The tobacco industry harms the environment in the following ways:
- An estimated 11.4 million metric tons of wood are required annually for drying (curing) tobacco, which works out to about 1 tree for every 300 cigarettes. Curing was reported to be the leading cause of demand for indigenous wood in tobacco growing countries such as Malawi, Zimbabwe and the Philippines. Costs of wood for fuel and renting or buying land are often not factored in when assessing the profitability of tobacco growing.
- Tobacco plants require intensive use of fertilizers because they absorb more nitrogen, phosphorus and potassium than other major food and cash crops; meaning tobacco depletes soil fertility more rapidly.
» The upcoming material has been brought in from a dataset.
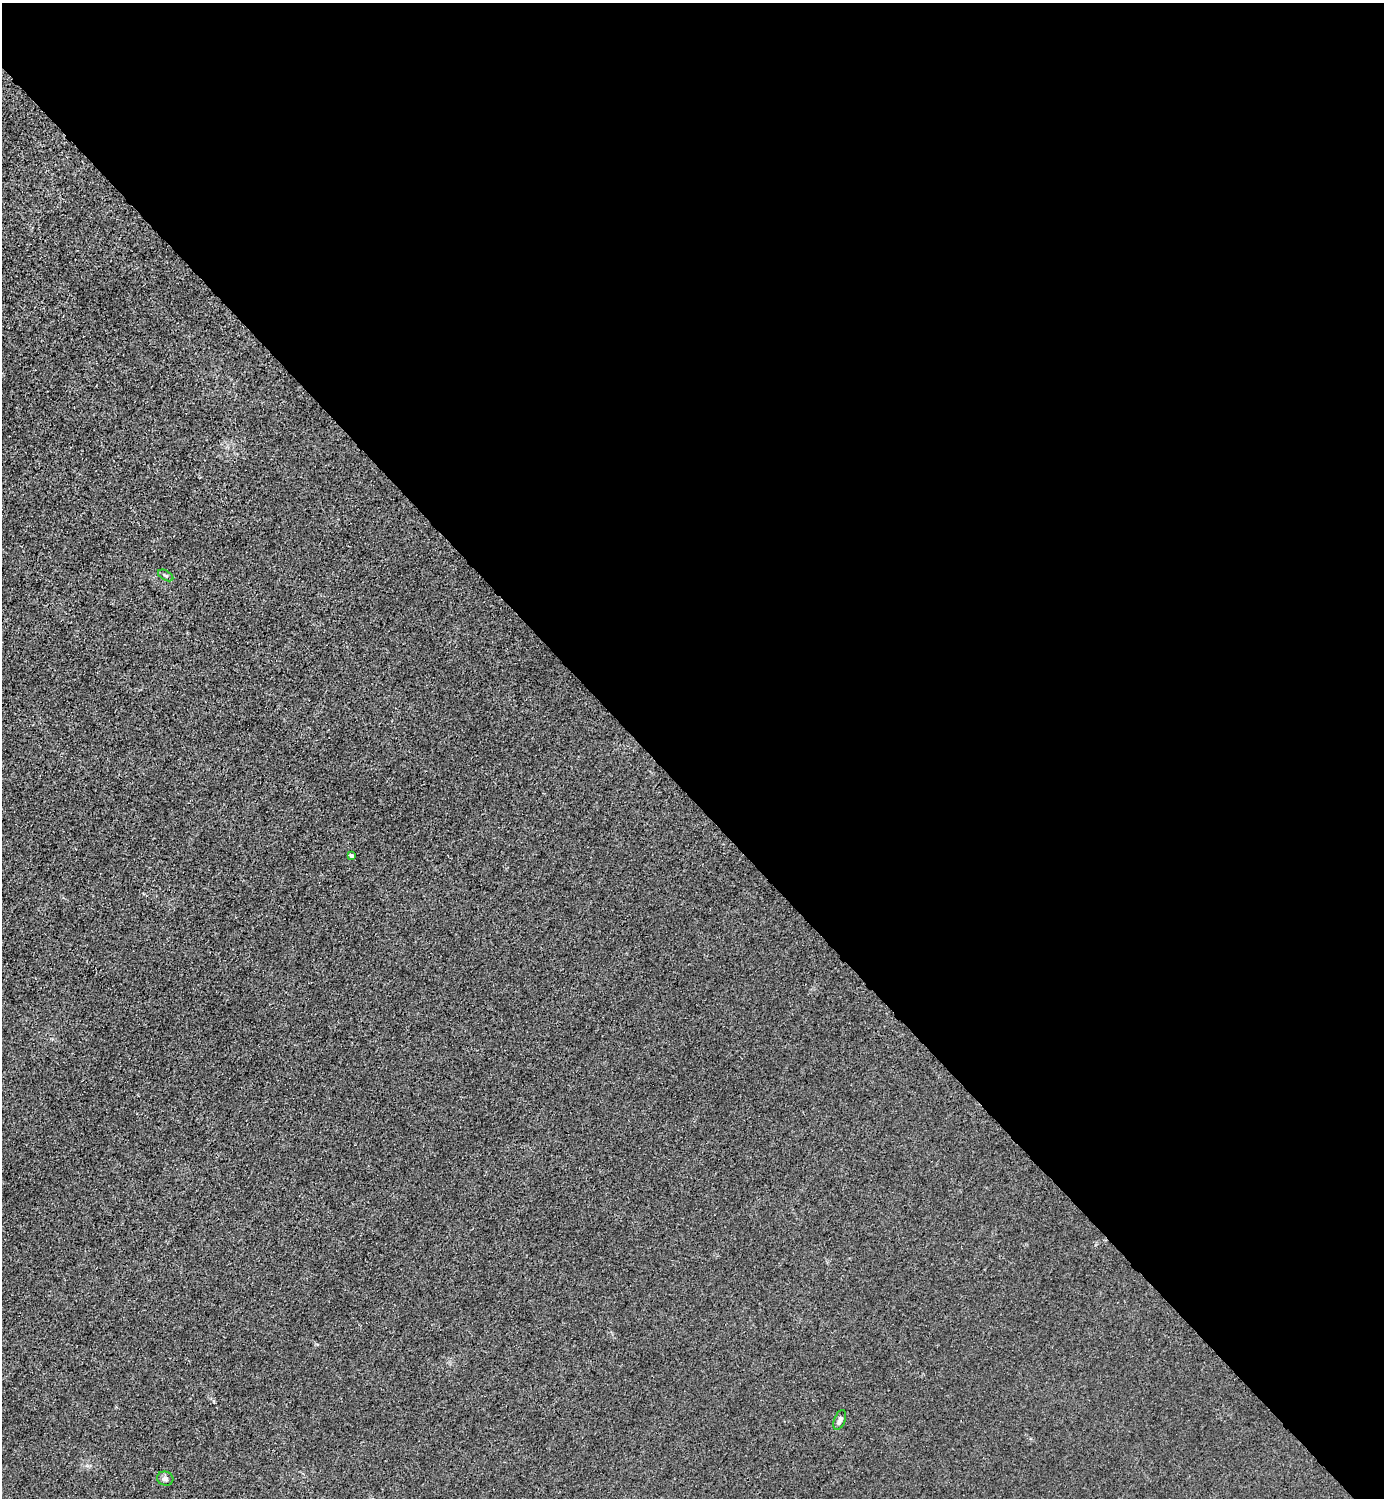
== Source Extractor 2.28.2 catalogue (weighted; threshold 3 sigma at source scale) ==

- About 1 billion smokers consume an estimated 6.25 trillion cigarettes worldwide. Tobacco smoke from cigarettes globally release significant amounts of toxicants and pollutants directly into the environment.
- Between 340 and 680 million kilograms of tobacco waste are released into the environment each year. Cigarette butts are the most commonly discarded piece of waste globally and are the most frequent item of litter picked up on beaches and water edges worldwide. Cigarette filters, made of non-biodegradable cellulose acetate, are the main component of cigarette butt waste.
- Tobacco product waste also contain over 7000 toxic chemicals, including carcinogens, which lead into and accumulate in the environment. Harmful chemicals such as nicotine, arsenic, polycyclic aromatic hydrocarbons (PAHs) and heavy metals leach from discarded tobacco product waste, and can be acutely toxic to aquatic organisms such as fish.
The tobacco industry should not be allowed to get away scot-free. They should, at the very least, be required to compensate for the environmental harms they cause to reduce the long-term, global environmental impact caused by their business.”
5 June 2018
- Tobacco and its environmental impact: an overview – http://apps.who.int/iris/bitstream/handle/10665/255574/9789241512497-eng.pdf?sequence=1
SEATCA is a multi-sectoral non-governmental alliance promoting health and saving lives by assisting ASEAN countries to accelerate and effectively implement the evidence-based tobacco control measures contained in the WHO FCTC. Acknowledged by governments, academic institutions, and civil society for its advancement of tobacco control movements in Southeast Asia, the WHO bestowed on SEATCA the World No Tobacco Day Award in 2004 and the WHO Director-General’s Special Recognition Award in 2014.